Exercise
Reproduce the data below, swapping every occurrence of "chart" for "graph" and keeping everything else unchanged. Leave the pictures out of your answer.

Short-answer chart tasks
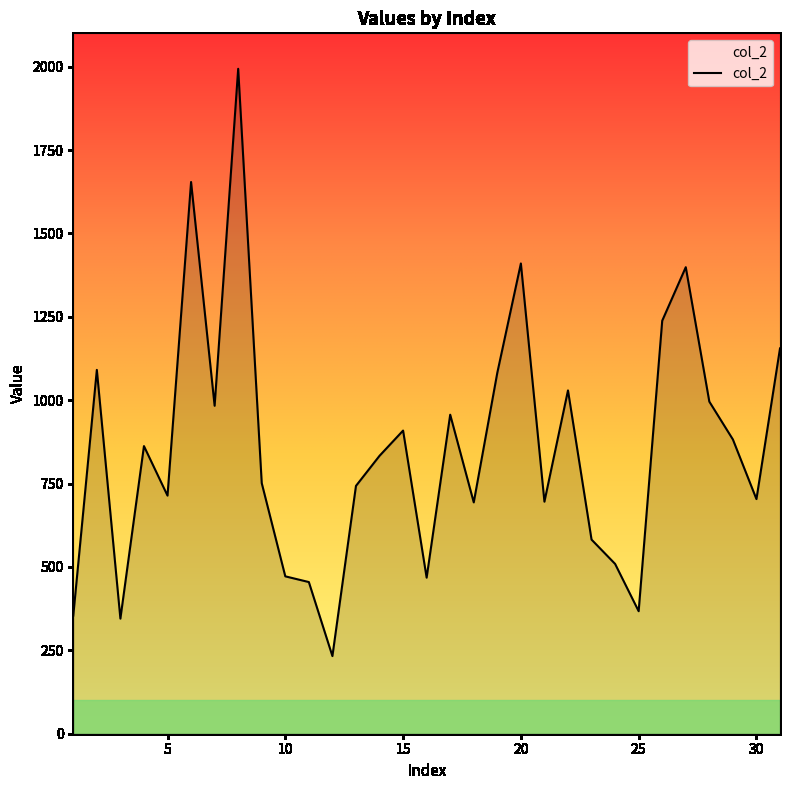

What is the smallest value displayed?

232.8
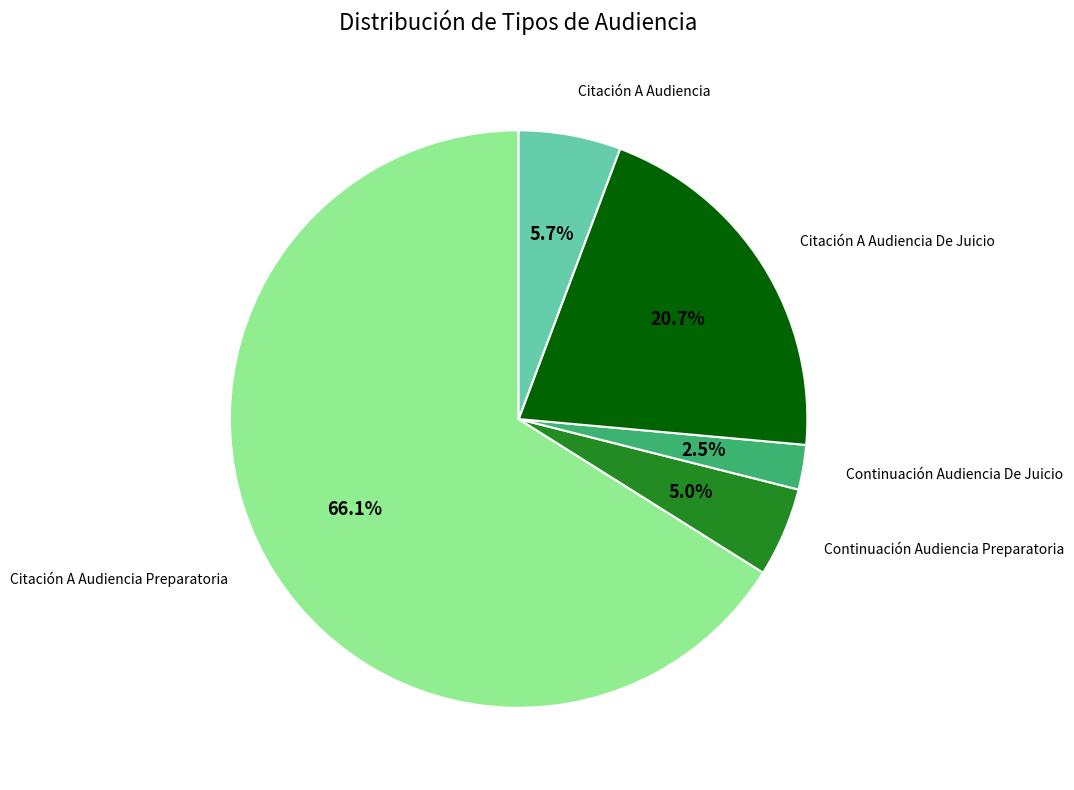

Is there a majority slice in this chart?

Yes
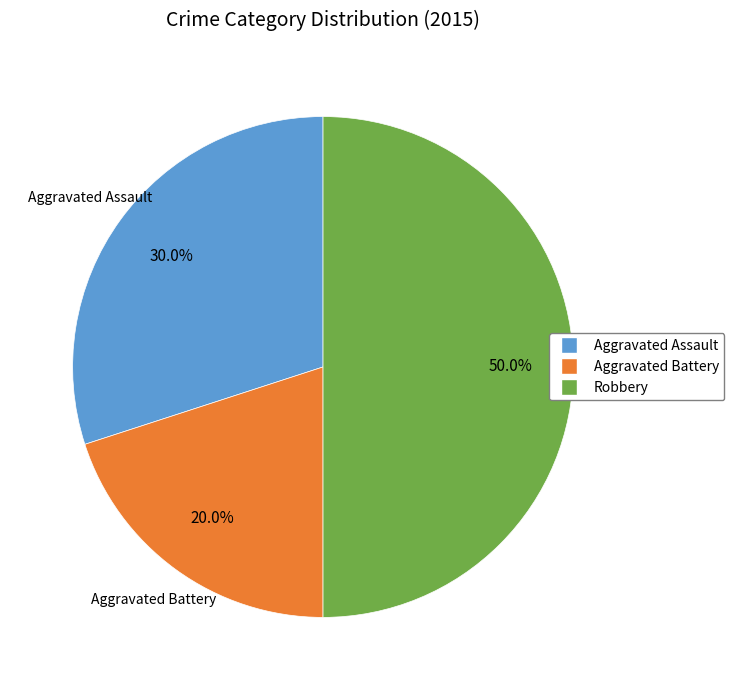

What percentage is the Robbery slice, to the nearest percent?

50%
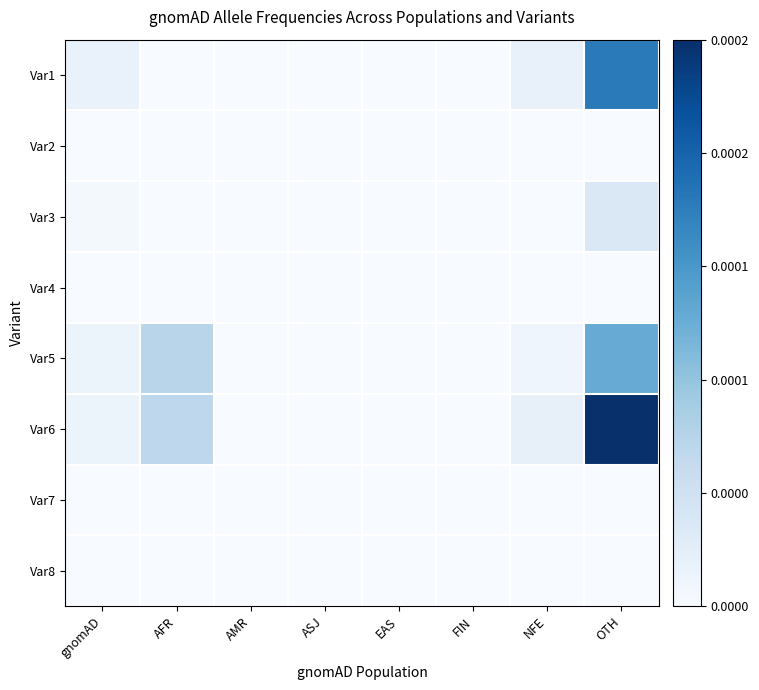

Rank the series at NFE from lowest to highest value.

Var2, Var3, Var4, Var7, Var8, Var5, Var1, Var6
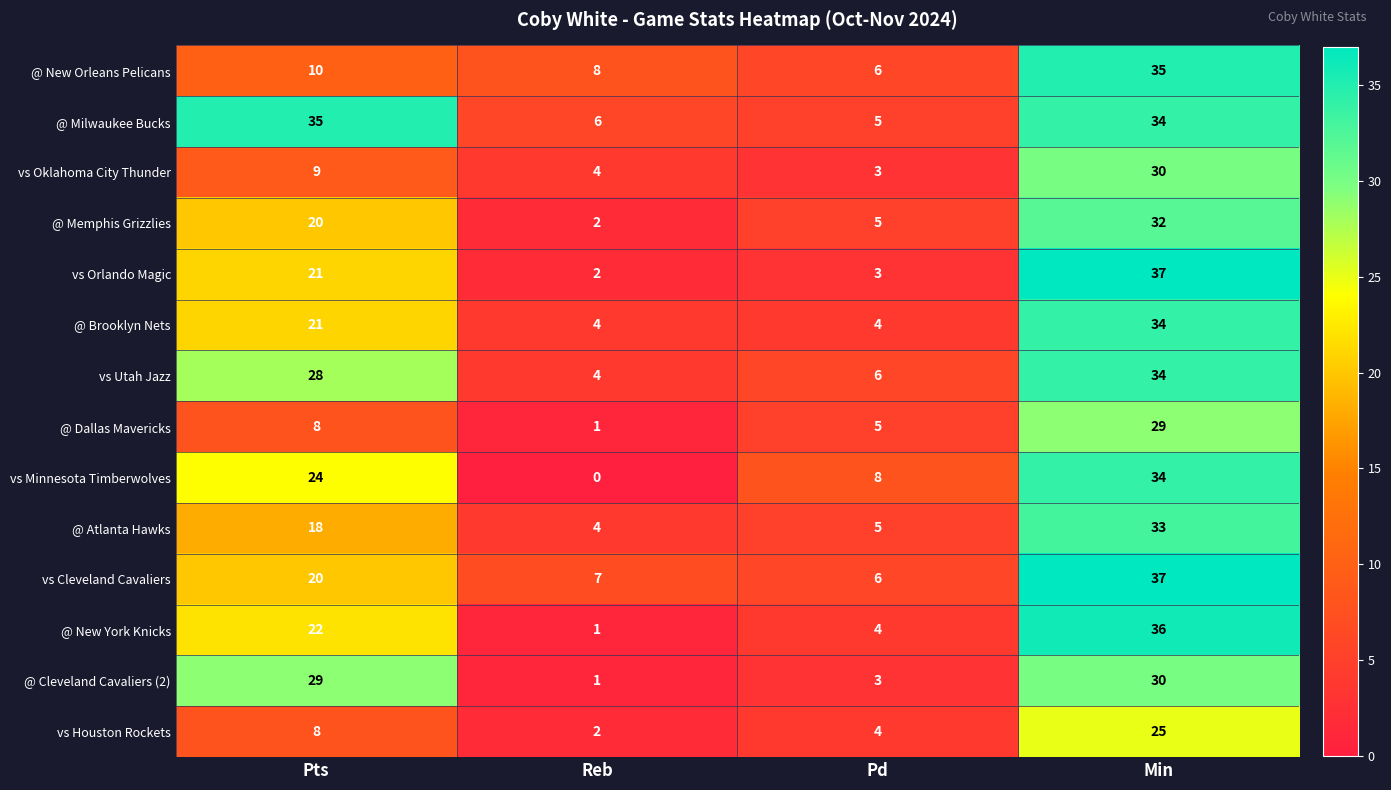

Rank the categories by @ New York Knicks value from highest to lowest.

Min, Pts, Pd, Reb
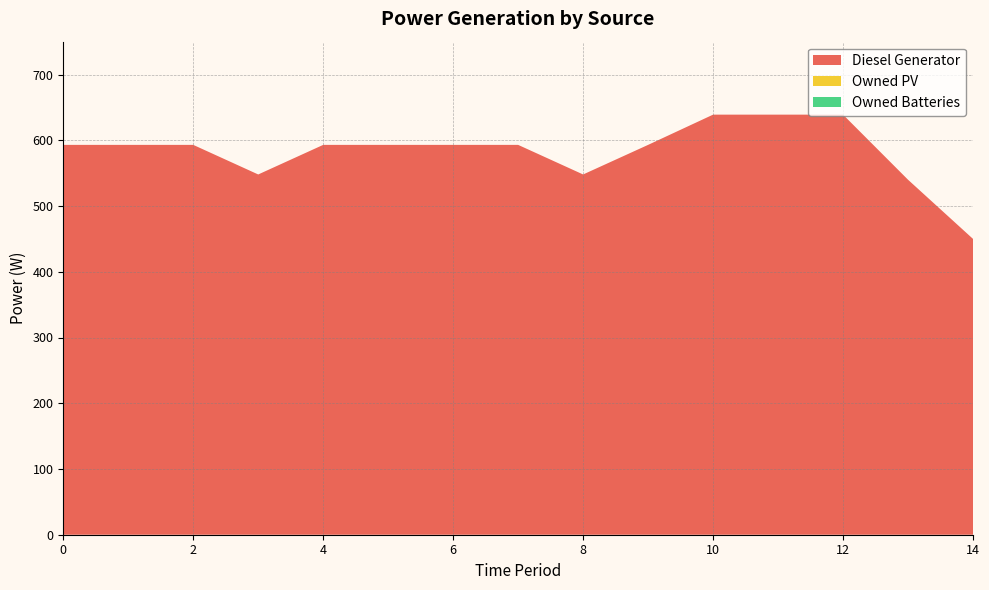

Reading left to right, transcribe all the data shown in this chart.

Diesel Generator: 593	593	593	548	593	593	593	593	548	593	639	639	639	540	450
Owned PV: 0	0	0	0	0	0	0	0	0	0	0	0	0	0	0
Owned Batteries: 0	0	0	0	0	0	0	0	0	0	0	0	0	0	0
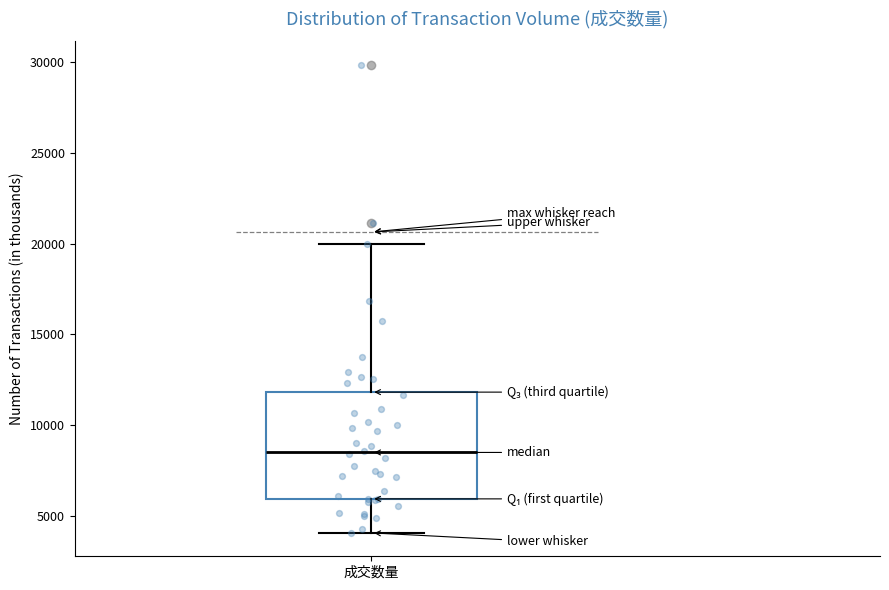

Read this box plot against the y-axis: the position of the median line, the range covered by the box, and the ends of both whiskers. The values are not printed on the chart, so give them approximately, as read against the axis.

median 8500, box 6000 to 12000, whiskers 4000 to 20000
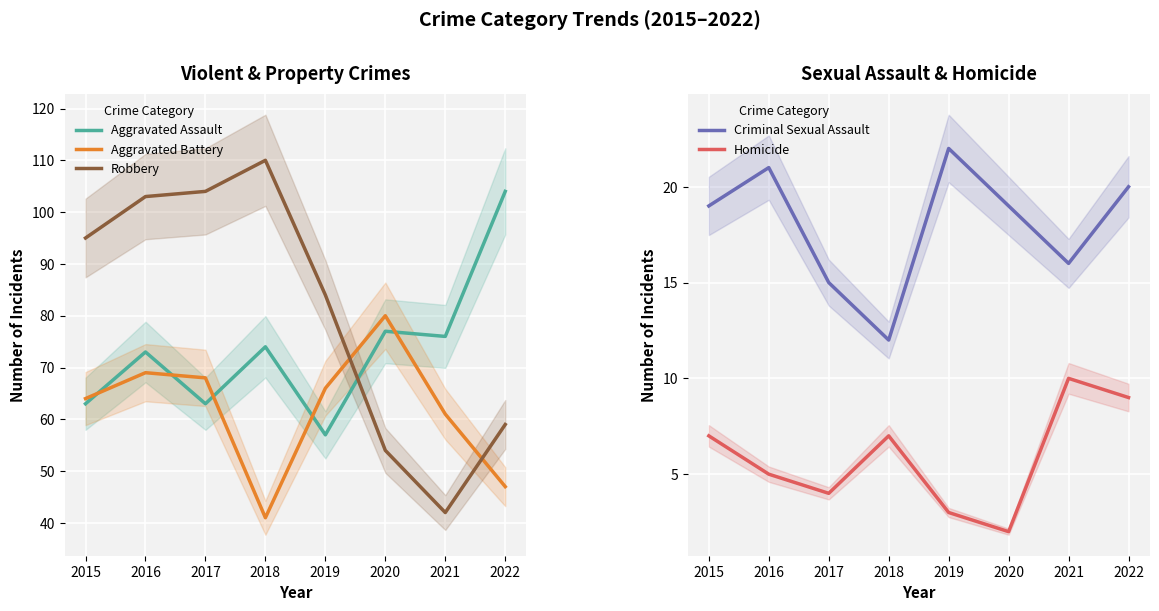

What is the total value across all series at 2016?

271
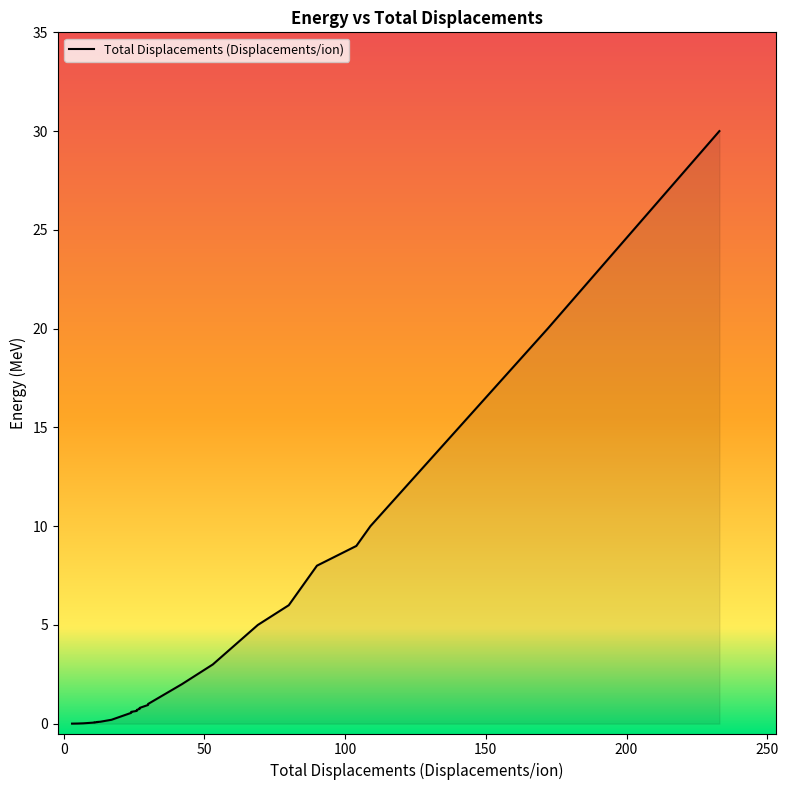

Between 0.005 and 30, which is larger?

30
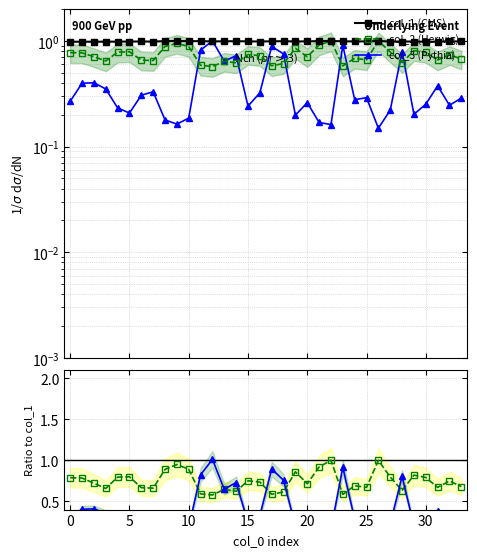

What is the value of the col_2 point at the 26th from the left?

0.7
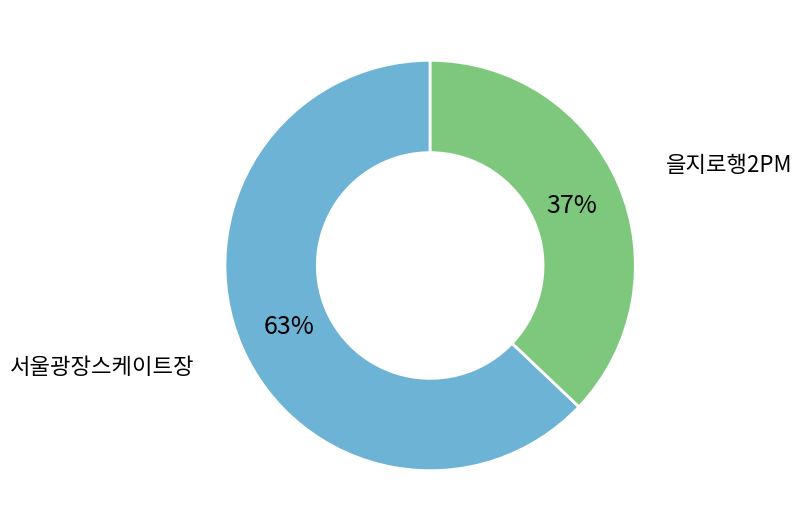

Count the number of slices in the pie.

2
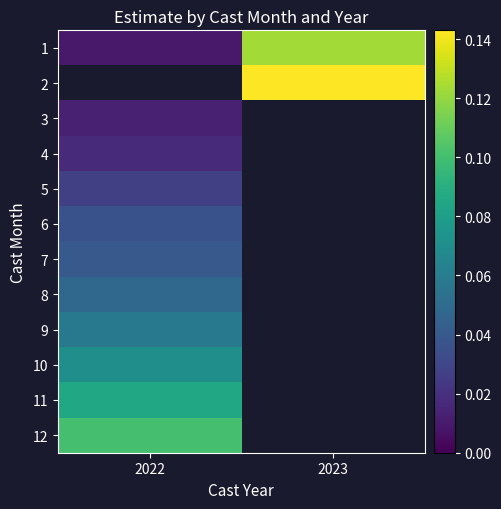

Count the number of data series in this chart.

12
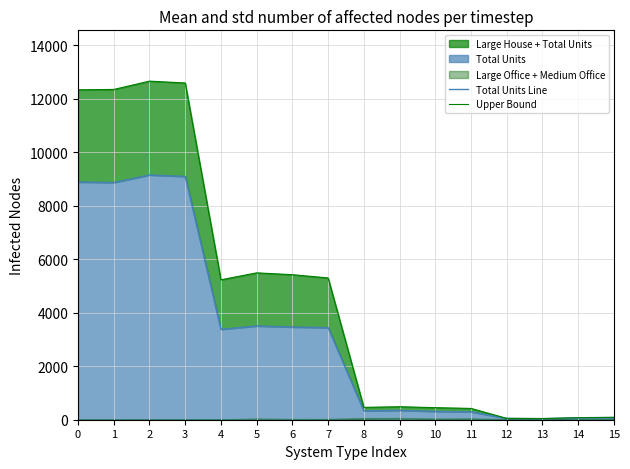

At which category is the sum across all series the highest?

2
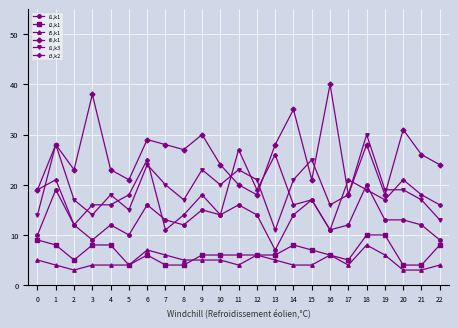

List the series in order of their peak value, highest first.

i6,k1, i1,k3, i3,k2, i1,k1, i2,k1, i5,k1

Answer box
What is the smallest value displayed?

232.8

Is there a majority slice in this graph?

Yes

What percentage is the Robbery slice, to the nearest percent?

50%

Rank the series at NFE from lowest to highest value.

Var2, Var3, Var4, Var7, Var8, Var5, Var1, Var6

Rank the categories by @ New York Knicks value from highest to lowest.

Min, Pts, Pd, Reb

Reading left to right, transcribe all the data shown in this graph.

Diesel Generator: 593	593	593	548	593	593	593	593	548	593	639	639	639	540	450
Owned PV: 0	0	0	0	0	0	0	0	0	0	0	0	0	0	0
Owned Batteries: 0	0	0	0	0	0	0	0	0	0	0	0	0	0	0

Read this box plot against the y-axis: the position of the median line, the range covered by the box, and the ends of both whiskers. The values are not printed on the graph, so give them approximately, as read against the axis.

median 8500, box 6000 to 12000, whiskers 4000 to 20000

What is the total value across all series at 2016?

271

Between 0.005 and 30, which is larger?

30

What is the value of the col_2 point at the 26th from the left?

0.7

Count the number of slices in the pie.

2

Count the number of data series in this graph.

12

At which category is the sum across all series the highest?

2

List the series in order of their peak value, highest first.

i6,k1, i1,k3, i3,k2, i1,k1, i2,k1, i5,k1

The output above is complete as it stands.